◆ To-do item ◆
Within the records, find every line that includes the word "settings" and copy it.

◆ Data for this task ◆
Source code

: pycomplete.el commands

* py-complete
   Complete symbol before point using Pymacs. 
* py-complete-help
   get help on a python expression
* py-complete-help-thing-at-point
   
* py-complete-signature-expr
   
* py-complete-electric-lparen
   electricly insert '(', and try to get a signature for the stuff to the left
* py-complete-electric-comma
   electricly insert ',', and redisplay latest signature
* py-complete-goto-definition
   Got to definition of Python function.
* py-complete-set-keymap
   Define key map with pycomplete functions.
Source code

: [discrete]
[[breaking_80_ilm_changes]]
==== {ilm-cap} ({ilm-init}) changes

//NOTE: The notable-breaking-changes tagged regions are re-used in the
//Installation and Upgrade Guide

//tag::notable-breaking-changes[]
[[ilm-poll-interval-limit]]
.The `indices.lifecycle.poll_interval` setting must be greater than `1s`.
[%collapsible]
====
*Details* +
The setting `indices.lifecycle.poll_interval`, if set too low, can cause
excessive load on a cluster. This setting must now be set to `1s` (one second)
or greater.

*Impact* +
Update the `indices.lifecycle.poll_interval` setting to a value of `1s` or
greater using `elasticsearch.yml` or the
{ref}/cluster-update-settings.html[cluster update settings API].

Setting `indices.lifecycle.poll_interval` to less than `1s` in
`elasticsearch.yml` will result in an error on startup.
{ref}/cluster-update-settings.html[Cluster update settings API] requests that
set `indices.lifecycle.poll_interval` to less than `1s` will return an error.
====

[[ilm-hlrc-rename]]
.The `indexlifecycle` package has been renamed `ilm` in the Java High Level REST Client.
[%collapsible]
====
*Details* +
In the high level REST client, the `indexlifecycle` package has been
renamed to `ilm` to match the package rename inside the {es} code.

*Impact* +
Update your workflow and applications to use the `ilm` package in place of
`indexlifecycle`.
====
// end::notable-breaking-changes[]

◆ Solved exercise ◆
{ref}/cluster-update-settings.html[cluster update settings API].
{ref}/cluster-update-settings.html[Cluster update settings API] requests that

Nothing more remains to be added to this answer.